Concept

Dominique Moïsi

Dominique Moïsi (born 21 October 1946) is a French political scientist and writer. He was a co-founder and is a senior advisor of the Paris-based Institut Français des Relations Internationales (IFRI), Pierre Keller Visiting Professor at Harvard University, and the chairholder for Geopolitics at the College of Europe, the oldest educational institution in European affairs, in Natolin. He is also a Fellow at CEDEP, the European Centre for Executive Development. Moïsi regularly contributes op-ed articles and essays to the Financial Times, Foreign Affairs, the Project Syndicate as well as Die Welt and Der Standard.
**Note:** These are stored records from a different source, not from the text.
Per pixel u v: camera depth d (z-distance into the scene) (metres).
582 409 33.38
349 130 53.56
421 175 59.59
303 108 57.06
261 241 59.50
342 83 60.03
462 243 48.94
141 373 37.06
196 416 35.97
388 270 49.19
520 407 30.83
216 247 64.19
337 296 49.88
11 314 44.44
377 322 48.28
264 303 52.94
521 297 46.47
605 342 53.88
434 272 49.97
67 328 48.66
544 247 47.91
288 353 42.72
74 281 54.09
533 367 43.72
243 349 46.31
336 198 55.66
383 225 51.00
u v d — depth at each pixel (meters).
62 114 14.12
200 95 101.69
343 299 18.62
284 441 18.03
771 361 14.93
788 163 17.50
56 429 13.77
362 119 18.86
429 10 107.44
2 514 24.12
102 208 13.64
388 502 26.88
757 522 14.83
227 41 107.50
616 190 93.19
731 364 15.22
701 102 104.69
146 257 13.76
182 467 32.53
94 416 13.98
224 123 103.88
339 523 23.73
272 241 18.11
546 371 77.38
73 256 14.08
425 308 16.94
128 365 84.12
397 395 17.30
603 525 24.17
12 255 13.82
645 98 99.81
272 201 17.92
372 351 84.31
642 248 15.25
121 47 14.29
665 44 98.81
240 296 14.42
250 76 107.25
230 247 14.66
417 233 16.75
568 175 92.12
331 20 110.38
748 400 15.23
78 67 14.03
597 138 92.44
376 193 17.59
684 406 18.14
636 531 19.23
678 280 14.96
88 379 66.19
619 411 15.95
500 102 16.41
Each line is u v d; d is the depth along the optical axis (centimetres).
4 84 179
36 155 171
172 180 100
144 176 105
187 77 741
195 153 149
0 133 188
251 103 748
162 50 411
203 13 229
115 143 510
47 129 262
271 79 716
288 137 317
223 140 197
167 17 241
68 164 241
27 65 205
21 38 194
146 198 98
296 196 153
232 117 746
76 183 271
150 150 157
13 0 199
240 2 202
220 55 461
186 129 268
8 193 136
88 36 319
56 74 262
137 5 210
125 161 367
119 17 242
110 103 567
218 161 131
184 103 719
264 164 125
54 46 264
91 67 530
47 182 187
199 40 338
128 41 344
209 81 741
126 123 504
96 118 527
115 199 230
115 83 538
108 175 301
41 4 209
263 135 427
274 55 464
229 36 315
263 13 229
Moïsi is married to the historian and writer Diana Pinto. The couple has two sons. His father Jules Moïsi was an Auschwitz survivor, member of the Mauthausen concentration camp's kommando. Dominique Moïsi studied Political science at the Sorbonne and at Harvard University. He was research assistant to Raymond Aron and taught at the École nationale d'administration (ENA), the École des Hautes Études en Sciences Sociales, and the Institut d’Études Politiques de Paris. He was editor in chief of Politique étrangère. After the fall of the Berlin Wall in 1989, he aroused attention as one of the first French commentators to welcome the conceivable end of Germany's division as an opportunity for Europe. Many years later Moïsi explained his position by pointing to his father whose fate as an Auschwitz survivor had made him "fall in love with Europe". Like Simone Veil, Jules Moïsi believed that the unification of Europe was the best way of overcoming the "tragedy of the past". During the 1990s Timothy Garton Ash, Michael Mertes and Dominique Moïsi wrote several "trilateral" (British-German-French) pleas in favour of a combined eastward enlargement and institutional modernisation of the EU. Moïsi is a member of the International Advisory Council of the Moscow School of Political Studies and of the European Council on Foreign Relations. In 2008, he published La géopolitique de l’émotion: Comment les cultures de peur, d’humiliation et d’espoir façonnent le monde (English translation 2009).